===== Source data =====

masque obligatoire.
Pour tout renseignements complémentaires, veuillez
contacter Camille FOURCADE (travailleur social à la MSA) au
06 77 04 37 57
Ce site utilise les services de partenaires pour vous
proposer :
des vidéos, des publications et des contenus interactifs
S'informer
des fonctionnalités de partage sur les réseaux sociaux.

=====

• _Exercise prompt_: Reprint every entry exactly.

• _Solution to this exercise_:
masque obligatoire.
Pour tout renseignements complémentaires, veuillez
contacter Camille FOURCADE (travailleur social à la MSA) au
06 77 04 37 57
Ce site utilise les services de partenaires pour vous
proposer :
des vidéos, des publications et des contenus interactifs
S'informer
des fonctionnalités de partage sur les réseaux sociaux.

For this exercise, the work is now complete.